31 de May de 2026 Publicado | Traducido del español

O governo alemão diz impulsionar a transição ecológica, mas suas contas revelam outra realidade. Enquanto a solar e a eólica já são mais baratas, Berlim mantém ajudas milionárias ao gás natural. Essa contradição encarece a eletricidade para as famílias e atrasa a mudança para um sistema limpo e estável. A cidadania paga o pato.

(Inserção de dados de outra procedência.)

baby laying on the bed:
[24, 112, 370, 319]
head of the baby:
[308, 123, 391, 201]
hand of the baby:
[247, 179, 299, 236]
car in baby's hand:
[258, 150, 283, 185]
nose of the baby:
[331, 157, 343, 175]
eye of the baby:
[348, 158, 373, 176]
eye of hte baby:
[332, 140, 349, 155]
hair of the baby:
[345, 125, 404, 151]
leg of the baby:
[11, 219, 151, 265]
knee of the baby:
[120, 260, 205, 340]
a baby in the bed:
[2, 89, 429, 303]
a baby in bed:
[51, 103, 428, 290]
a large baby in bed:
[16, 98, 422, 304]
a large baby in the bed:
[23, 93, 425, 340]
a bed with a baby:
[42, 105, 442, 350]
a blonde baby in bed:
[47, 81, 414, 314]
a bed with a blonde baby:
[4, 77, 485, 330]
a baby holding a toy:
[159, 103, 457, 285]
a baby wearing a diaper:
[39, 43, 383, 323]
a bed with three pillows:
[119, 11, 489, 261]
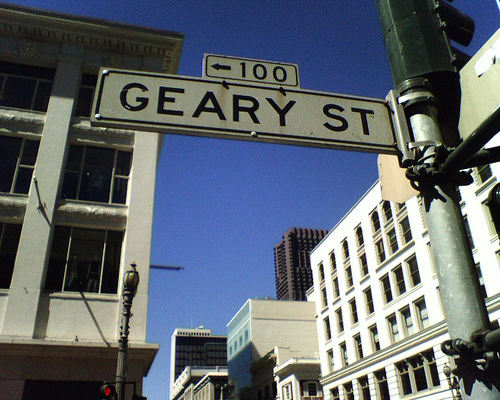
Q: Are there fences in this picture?
A: No, there are no fences.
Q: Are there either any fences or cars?
A: No, there are no fences or cars.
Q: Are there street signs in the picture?
A: Yes, there is a street sign.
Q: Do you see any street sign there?
A: Yes, there is a street sign.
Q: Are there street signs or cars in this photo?
A: Yes, there is a street sign.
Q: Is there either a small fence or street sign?
A: Yes, there is a small street sign.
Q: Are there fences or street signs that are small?
A: Yes, the street sign is small.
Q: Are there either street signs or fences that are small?
A: Yes, the street sign is small.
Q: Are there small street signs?
A: Yes, there is a small street sign.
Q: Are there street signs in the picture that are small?
A: Yes, there is a street sign that is small.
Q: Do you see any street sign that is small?
A: Yes, there is a street sign that is small.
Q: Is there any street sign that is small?
A: Yes, there is a street sign that is small.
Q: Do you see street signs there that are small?
A: Yes, there is a street sign that is small.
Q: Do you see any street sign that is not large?
A: Yes, there is a small street sign.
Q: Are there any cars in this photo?
A: No, there are no cars.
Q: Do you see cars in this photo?
A: No, there are no cars.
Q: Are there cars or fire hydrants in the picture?
A: No, there are no cars or fire hydrants.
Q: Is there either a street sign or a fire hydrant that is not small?
A: No, there is a street sign but it is small.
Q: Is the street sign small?
A: Yes, the street sign is small.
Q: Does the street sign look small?
A: Yes, the street sign is small.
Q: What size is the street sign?
A: The street sign is small.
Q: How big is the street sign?
A: The street sign is small.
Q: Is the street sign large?
A: No, the street sign is small.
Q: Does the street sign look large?
A: No, the street sign is small.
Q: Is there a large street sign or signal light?
A: No, there is a street sign but it is small.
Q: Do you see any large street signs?
A: No, there is a street sign but it is small.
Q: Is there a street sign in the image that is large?
A: No, there is a street sign but it is small.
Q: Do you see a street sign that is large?
A: No, there is a street sign but it is small.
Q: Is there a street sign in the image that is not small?
A: No, there is a street sign but it is small.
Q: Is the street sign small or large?
A: The street sign is small.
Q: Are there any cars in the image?
A: No, there are no cars.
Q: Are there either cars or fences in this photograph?
A: No, there are no cars or fences.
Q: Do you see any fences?
A: No, there are no fences.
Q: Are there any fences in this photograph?
A: No, there are no fences.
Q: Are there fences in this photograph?
A: No, there are no fences.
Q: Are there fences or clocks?
A: No, there are no fences or clocks.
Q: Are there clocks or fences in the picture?
A: No, there are no fences or clocks.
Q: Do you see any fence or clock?
A: No, there are no fences or clocks.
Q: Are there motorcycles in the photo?
A: No, there are no motorcycles.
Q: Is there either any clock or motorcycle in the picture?
A: No, there are no motorcycles or clocks.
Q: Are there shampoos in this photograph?
A: No, there are no shampoos.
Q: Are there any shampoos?
A: No, there are no shampoos.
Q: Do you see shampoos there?
A: No, there are no shampoos.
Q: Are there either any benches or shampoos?
A: No, there are no shampoos or benches.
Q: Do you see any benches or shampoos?
A: No, there are no shampoos or benches.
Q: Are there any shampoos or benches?
A: No, there are no shampoos or benches.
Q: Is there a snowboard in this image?
A: No, there are no snowboards.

Ilustração técnica fotorrealista de um painel de medidor de eletricidade residencial alemão, luz de aviso vermelha brilhante no fusível principal, um gasoduto com moedas de euro fluindo para ele dominando o primeiro plano, enquanto um pequeno painel solar e uma turbina eólica ao fundo estão visivelmente desconectados do circuito, uma conta de serviços públicos aberta com gráfico de preços crescentes, iluminação industrial dramática, sombras azuis frias contrastando com o tom quente da chama do gás, componentes elétricos ultra detalhados, fusíveis, fios e disjuntores, visualização cinematográfica de engenharia

Solar e eólica: a tecnologia já venceu, a política não assume 🌱

Os custos de geração solar e eólica caíram 80% na última década, situando-se abaixo dos 30 euros por MWh. O gás, por outro lado, gira em torno dos 80 euros e requer infraestruturas caras. Apesar disso, a Alemanha atrasa licenças para parques eólicos e solares. A solução técnica passa por eliminar subsídios fósseis e simplificar a burocracia para implantar renováveis em escala.

Berlim: muito pose verde, muito gás no bolso 😤

O governo alemão promete salvar o clima enquanto abraça o gás como se fosse um ursinho de pelúcia. É como ir à academia e pedir um hambúrguer com extra de queijo. A conta de luz sobe, as emissões estagnam, mas pelo menos os lobbies do gás estão contentes. Isso sim, que ninguém diga que não se tenta: tenta-se que paguemos mais pela mesma energia.